Rafa Montenegro Burke, who leads a metabolomics research group based at the University of Toronto, said he rarely makes it through a week without consulting a resource that Dr. Wishart had a hand in.
As he reflected on receiving the Herzberg medal, Dr. Wishart said he has always favoured an open approach to science, sharing ideas, technologies and methods to move knowledge forward.
“It grows the field and that way we’re all better off,” he said.
Dr.

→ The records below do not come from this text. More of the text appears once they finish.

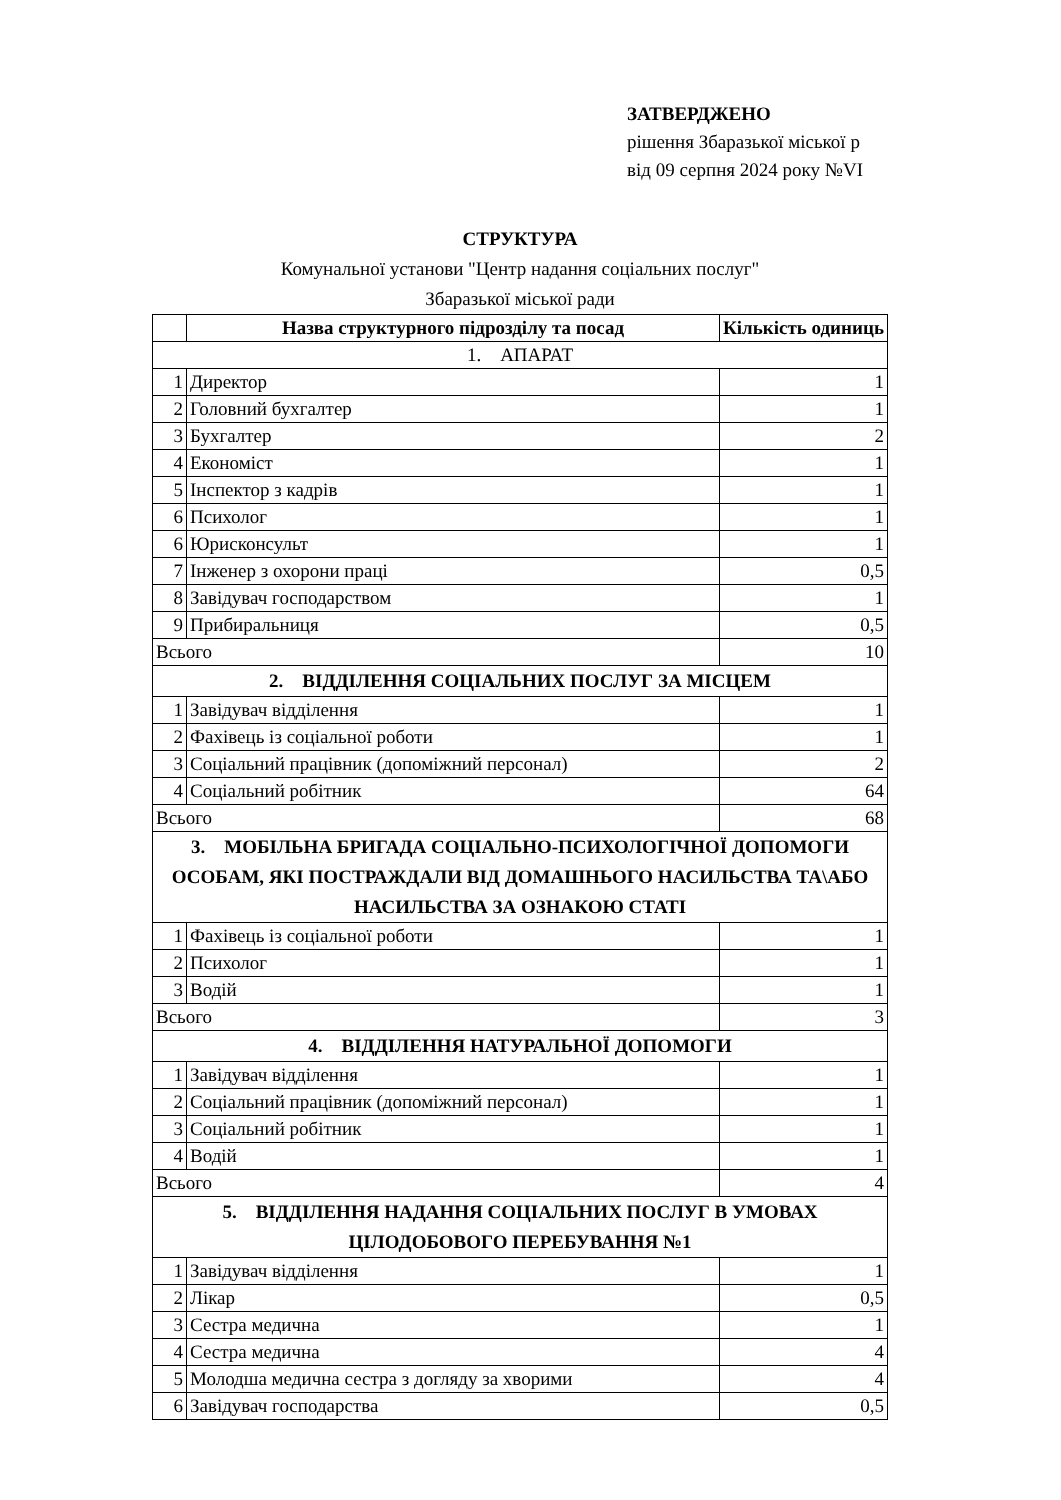ЗАТВЕРДЖЕНО
рішення Збаразької міської р
від 09 серпня 2024 року №VI
СТРУКТУРА
Комунальної установи "Центр надання соціальних послуг"
Збаразької міської ради
| | Назва структурного підрозділу та посад | Кількість одиниць |
| --- | --- | --- |
| 1. АПАРАТ | | |
| 1 | Директор | 1 |
| 2 | Головний бухгалтер | 1 |
| 3 | Бухгалтер | 2 |
| 4 | Економіст | 1 |
| 5 | Інспектор з кадрів | 1 |
| 6 | Психолог | 1 |
| 6 | Юрисконсульт | 1 |
| 7 | Інженер з охорони праці | 0,5 |
| 8 | Завідувач господарством | 1 |
| 9 | Прибиральниця | 0,5 |
| Всього | | 10 |
| 2. ВІДДІЛЕННЯ СОЦІАЛЬНИХ ПОСЛУГ ЗА МІСЦЕМ | | |
| 1 | Завідувач відділення | 1 |
| 2 | Фахівець із соціальної роботи | 1 |
| 3 | Соціальний працівник (допоміжний персонал) | 2 |
| 4 | Соціальний робітник | 64 |
| Всього | | 68 |
| 3. МОБІЛЬНА БРИГАДА СОЦІАЛЬНО-ПСИХОЛОГІЧНОЇ ДОПОМОГИ ОСОБАМ, ЯКІ ПОСТРАЖДАЛИ ВІД ДОМАШНЬОГО НАСИЛЬСТВА ТА\АБО НАСИЛЬСТВА ЗА ОЗНАКОЮ СТАТІ | | |
| 1 | Фахівець із соціальної роботи | 1 |
| 2 | Психолог | 1 |
| 3 | Водій | 1 |
| Всього | | 3 |
| 4. ВІДДІЛЕННЯ НАТУРАЛЬНОЇ ДОПОМОГИ | | |
| 1 | Завідувач відділення | 1 |
| 2 | Соціальний працівник (допоміжний персонал) | 1 |
| 3 | Соціальний робітник | 1 |
| 4 | Водій | 1 |
| Всього | | 4 |
| 5. ВІДДІЛЕННЯ НАДАННЯ СОЦІАЛЬНИХ ПОСЛУГ В УМОВАХ ЦІЛОДОБОВОГО ПЕРЕБУВАННЯ №1 | | |
| 1 | Завідувач відділення | 1 |
| 2 | Лікар | 0,5 |
| 3 | Сестра медична | 1 |
| 4 | Сестра медична | 4 |
| 5 | Молодша медична сестра з догляду за хворими | 4 |
| 6 | Завідувач господарства | 0,5 |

Wishart will receive his award at a special ceremony in Ottawa on Nov. 5.
Named for one of the country’s past Nobel laureates, the Gerhard Herzberg gold medal is bestowed annually by the Natural Sciences and Engineering Research Council of Canada, which distributes federal funding to university-based researchers.
The medal comes with a grant of up to $1-million over a five-year period to support personal university-based research or related initiatives, such as scholarships or research chairs at Canadian universities.
Other awards announced by the research council Thursday include the Polanyi Prize, which goes to Jeremy Quastel, a mathematician at the University of Toronto, and the Donna Strickland Prize for Societal Impact, won by University of Guelph hydrologist Beth Parker and University of Ottawa physicist Xiaoyi Bao. Several additional winners of innovation awards and research fellowships were also named.